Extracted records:
++++++++++

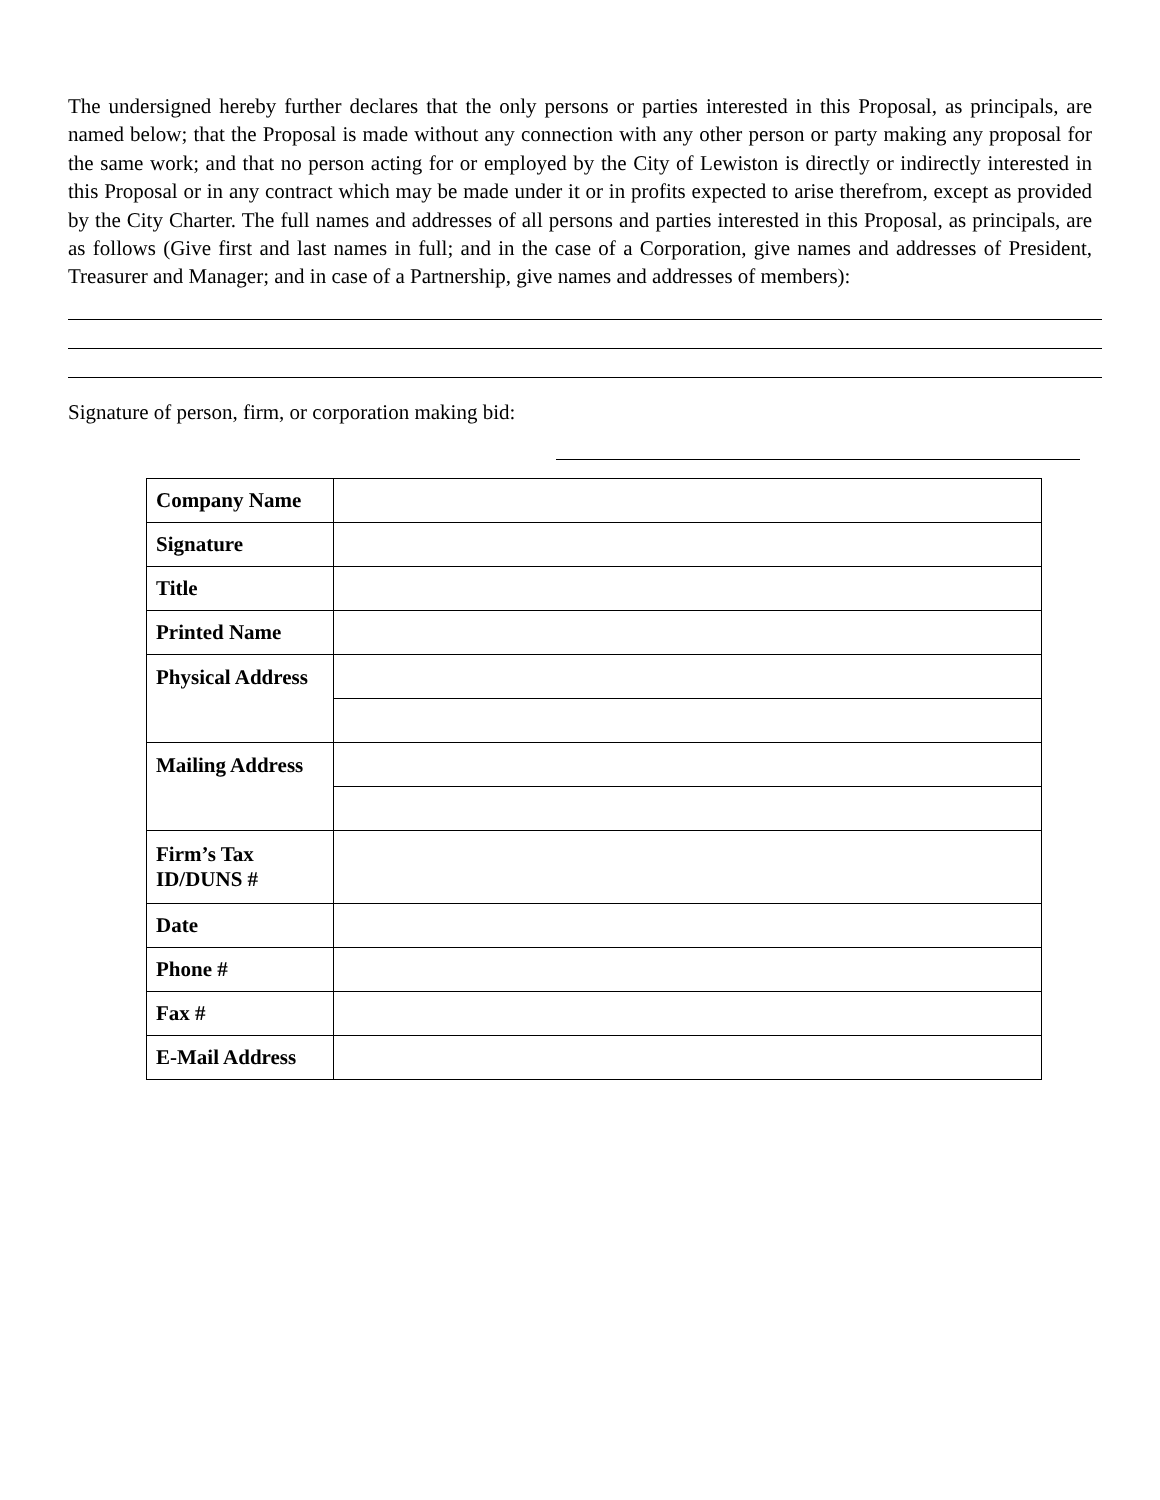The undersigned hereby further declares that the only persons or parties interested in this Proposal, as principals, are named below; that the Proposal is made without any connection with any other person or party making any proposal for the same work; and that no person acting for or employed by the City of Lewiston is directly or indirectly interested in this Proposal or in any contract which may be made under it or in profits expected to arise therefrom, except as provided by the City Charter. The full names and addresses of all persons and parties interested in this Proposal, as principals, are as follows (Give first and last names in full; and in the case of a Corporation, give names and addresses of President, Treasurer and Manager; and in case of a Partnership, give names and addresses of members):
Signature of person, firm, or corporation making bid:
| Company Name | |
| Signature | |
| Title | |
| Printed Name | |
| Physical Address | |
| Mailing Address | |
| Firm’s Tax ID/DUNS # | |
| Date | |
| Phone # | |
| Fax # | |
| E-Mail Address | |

++++++++++

▸ **Exercise**
A word-for-word transcription of the entries above, free of images, is what is wanted.

▸ **Solution for this exercise**
The undersigned hereby further declares that the only persons or parties interested in this Proposal, as principals, are named below; that the Proposal is made without any connection with any other person or party making any proposal for the same work; and that no person acting for or employed by the City of Lewiston is directly or indirectly interested in this Proposal or in any contract which may be made under it or in profits expected to arise therefrom, except as provided by the City Charter. The full names and addresses of all persons and parties interested in this Proposal, as principals, are as follows (Give first and last names in full; and in the case of a Corporation, give names and addresses of President, Treasurer and Manager; and in case of a Partnership, give names and addresses of members):
Signature of person, firm, or corporation making bid:
| Company Name | |
| Signature | |
| Title | |
| Printed Name | |
| Physical Address | |
| Mailing Address | |
| Firm’s Tax ID/DUNS # | |
| Date | |
| Phone # | |
| Fax # | |
| E-Mail Address | |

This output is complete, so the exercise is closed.